### Task item
Your answer should consist of each line from the data below that contains "fill".

### Material for the task
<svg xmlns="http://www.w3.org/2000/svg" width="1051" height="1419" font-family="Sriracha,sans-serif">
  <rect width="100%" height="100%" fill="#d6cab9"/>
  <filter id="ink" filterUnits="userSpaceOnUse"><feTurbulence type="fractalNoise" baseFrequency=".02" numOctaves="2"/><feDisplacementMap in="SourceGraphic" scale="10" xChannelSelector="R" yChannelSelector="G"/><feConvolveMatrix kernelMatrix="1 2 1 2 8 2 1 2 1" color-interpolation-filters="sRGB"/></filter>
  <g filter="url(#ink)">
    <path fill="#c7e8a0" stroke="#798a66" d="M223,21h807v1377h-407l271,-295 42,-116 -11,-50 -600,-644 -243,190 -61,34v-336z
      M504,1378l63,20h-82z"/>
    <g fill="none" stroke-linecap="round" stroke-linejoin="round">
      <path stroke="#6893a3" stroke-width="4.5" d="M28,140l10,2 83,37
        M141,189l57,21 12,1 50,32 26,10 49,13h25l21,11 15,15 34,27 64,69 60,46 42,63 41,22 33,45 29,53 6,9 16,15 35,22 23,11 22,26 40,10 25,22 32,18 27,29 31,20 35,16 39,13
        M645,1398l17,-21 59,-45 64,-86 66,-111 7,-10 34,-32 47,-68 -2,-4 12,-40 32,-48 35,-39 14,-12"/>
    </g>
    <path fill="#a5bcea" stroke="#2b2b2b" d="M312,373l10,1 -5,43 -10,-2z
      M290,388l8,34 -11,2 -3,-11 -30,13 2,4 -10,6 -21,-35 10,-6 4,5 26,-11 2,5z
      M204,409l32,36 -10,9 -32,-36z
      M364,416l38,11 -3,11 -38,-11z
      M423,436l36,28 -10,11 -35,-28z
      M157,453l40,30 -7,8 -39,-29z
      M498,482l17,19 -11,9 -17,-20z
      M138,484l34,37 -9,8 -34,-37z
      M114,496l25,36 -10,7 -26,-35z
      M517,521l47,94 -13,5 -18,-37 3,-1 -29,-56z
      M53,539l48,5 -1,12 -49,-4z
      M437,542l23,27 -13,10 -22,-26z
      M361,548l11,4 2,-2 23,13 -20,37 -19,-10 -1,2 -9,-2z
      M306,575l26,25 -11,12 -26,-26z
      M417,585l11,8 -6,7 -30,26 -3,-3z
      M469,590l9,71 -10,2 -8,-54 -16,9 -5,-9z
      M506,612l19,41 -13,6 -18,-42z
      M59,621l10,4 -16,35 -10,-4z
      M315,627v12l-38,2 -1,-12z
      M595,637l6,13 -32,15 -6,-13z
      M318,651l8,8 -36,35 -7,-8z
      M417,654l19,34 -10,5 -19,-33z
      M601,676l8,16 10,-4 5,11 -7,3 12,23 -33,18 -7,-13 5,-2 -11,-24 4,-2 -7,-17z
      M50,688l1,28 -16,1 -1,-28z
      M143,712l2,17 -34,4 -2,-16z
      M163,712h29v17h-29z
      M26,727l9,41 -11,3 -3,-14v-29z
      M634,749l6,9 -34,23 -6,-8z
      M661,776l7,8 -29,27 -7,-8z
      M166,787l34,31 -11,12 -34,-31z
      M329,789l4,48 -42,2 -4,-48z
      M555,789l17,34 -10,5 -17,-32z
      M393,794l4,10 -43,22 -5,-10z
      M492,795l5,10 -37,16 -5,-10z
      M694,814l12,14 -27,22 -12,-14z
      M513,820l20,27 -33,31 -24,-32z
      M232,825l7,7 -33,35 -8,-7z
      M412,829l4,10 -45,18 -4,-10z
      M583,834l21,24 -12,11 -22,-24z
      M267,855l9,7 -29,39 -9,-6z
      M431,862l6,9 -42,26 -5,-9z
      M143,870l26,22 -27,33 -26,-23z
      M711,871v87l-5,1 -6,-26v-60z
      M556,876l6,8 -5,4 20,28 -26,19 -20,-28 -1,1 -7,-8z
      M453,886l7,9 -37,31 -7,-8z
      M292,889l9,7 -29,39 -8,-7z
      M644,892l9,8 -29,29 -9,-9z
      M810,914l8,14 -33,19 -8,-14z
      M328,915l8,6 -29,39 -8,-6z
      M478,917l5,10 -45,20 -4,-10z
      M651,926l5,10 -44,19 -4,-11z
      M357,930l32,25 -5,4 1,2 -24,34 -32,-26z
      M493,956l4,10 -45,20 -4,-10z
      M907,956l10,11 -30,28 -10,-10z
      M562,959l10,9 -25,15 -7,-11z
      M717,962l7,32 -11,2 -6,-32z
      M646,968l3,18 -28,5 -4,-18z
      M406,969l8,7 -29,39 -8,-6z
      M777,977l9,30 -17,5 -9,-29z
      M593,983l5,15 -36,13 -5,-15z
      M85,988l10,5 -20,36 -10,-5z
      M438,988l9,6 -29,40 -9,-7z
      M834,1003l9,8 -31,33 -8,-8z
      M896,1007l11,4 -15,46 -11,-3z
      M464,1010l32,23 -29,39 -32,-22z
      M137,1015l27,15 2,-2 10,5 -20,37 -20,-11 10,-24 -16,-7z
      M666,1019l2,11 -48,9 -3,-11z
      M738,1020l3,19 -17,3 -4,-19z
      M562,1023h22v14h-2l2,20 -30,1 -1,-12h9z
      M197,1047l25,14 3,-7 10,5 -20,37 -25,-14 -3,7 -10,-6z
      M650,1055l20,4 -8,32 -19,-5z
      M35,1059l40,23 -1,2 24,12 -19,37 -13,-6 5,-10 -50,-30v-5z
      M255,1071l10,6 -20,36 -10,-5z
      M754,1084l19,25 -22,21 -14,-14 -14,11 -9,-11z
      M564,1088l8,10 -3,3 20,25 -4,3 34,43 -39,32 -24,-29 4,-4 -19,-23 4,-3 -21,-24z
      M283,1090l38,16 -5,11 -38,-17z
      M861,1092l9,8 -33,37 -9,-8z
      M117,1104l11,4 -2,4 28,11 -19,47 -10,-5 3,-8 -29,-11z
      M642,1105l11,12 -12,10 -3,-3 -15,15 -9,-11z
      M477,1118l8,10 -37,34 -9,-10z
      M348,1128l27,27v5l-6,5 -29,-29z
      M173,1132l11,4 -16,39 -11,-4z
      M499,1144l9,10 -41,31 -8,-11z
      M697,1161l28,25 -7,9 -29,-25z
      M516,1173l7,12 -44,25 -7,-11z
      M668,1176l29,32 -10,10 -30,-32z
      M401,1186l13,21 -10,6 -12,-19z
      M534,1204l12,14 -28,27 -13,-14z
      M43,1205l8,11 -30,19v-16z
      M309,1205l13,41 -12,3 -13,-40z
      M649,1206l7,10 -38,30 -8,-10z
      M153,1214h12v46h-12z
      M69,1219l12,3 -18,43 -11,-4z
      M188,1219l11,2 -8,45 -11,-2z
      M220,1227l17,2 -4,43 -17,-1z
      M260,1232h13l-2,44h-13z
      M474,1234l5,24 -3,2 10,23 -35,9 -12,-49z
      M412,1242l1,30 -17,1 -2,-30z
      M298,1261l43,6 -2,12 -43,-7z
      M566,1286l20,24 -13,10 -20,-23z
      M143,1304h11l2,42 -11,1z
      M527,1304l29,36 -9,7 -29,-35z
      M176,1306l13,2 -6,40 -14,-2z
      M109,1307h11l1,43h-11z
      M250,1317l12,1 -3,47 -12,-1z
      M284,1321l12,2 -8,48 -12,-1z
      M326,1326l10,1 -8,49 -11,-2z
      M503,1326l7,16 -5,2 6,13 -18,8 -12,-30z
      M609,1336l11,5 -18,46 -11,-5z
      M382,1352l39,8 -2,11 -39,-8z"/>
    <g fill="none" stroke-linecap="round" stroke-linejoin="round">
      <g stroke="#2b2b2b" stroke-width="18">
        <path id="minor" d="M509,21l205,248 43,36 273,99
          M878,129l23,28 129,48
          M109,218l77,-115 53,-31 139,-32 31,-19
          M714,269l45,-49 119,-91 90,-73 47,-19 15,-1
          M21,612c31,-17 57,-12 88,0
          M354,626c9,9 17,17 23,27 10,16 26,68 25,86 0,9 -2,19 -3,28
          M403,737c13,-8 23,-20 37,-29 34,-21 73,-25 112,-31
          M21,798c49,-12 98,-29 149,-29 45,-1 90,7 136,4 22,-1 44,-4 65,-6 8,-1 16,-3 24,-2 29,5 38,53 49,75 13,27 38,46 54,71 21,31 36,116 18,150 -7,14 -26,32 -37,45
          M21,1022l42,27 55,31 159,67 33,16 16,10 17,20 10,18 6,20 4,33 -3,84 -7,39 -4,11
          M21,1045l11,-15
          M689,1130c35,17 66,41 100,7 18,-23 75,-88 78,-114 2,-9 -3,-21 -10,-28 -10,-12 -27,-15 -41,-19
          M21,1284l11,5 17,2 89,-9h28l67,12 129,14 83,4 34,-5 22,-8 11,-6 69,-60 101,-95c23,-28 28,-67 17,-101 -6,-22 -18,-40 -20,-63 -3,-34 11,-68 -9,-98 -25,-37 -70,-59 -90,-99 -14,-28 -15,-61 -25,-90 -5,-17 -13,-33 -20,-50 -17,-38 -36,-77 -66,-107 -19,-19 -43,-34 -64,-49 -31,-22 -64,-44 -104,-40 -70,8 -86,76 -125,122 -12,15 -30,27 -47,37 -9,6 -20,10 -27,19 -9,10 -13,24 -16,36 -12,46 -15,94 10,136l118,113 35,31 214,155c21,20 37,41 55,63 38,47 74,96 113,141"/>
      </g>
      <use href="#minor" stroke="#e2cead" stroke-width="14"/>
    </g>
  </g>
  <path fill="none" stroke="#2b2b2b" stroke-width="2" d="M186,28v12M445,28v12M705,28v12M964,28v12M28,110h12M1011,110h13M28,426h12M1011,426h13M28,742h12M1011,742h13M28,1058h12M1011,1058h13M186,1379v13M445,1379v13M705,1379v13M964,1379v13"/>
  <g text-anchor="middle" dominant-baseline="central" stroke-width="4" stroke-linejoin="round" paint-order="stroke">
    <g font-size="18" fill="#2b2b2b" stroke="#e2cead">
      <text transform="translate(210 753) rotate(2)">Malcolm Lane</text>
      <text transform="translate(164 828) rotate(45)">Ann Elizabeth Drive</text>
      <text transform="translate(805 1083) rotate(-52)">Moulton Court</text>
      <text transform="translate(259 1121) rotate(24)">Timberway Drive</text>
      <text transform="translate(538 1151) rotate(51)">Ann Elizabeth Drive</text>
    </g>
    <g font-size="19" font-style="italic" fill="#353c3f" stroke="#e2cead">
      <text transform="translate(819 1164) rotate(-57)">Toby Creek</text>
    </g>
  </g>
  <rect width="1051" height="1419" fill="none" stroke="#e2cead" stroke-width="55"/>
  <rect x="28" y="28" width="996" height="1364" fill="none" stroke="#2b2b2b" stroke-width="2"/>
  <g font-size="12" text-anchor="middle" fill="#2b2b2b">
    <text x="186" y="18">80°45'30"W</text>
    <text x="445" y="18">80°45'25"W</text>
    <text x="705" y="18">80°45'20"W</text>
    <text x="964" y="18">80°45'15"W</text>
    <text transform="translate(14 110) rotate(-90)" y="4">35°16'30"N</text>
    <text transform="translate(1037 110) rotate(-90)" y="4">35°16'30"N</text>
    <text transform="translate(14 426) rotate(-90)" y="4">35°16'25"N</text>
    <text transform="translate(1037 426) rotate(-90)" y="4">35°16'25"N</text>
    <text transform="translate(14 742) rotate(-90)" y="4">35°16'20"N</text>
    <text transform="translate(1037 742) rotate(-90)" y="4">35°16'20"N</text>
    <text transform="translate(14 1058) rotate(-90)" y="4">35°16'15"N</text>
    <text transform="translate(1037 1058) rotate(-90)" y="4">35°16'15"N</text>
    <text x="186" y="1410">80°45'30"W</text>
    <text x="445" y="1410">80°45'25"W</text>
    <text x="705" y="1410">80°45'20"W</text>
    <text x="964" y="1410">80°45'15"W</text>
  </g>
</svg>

### Written response
  <rect width="100%" height="100%" fill="#d6cab9"/>
    <path fill="#c7e8a0" stroke="#798a66" d="M223,21h807v1377h-407l271,-295 42,-116 -11,-50 -600,-644 -243,190 -61,34v-336z
    <g fill="none" stroke-linecap="round" stroke-linejoin="round">
    <path fill="#a5bcea" stroke="#2b2b2b" d="M312,373l10,1 -5,43 -10,-2z
    <g fill="none" stroke-linecap="round" stroke-linejoin="round">
  <path fill="none" stroke="#2b2b2b" stroke-width="2" d="M186,28v12M445,28v12M705,28v12M964,28v12M28,110h12M1011,110h13M28,426h12M1011,426h13M28,742h12M1011,742h13M28,1058h12M1011,1058h13M186,1379v13M445,1379v13M705,1379v13M964,1379v13"/>
    <g font-size="18" fill="#2b2b2b" stroke="#e2cead">
    <g font-size="19" font-style="italic" fill="#353c3f" stroke="#e2cead">
  <rect width="1051" height="1419" fill="none" stroke="#e2cead" stroke-width="55"/>
  <rect x="28" y="28" width="996" height="1364" fill="none" stroke="#2b2b2b" stroke-width="2"/>
  <g font-size="12" text-anchor="middle" fill="#2b2b2b">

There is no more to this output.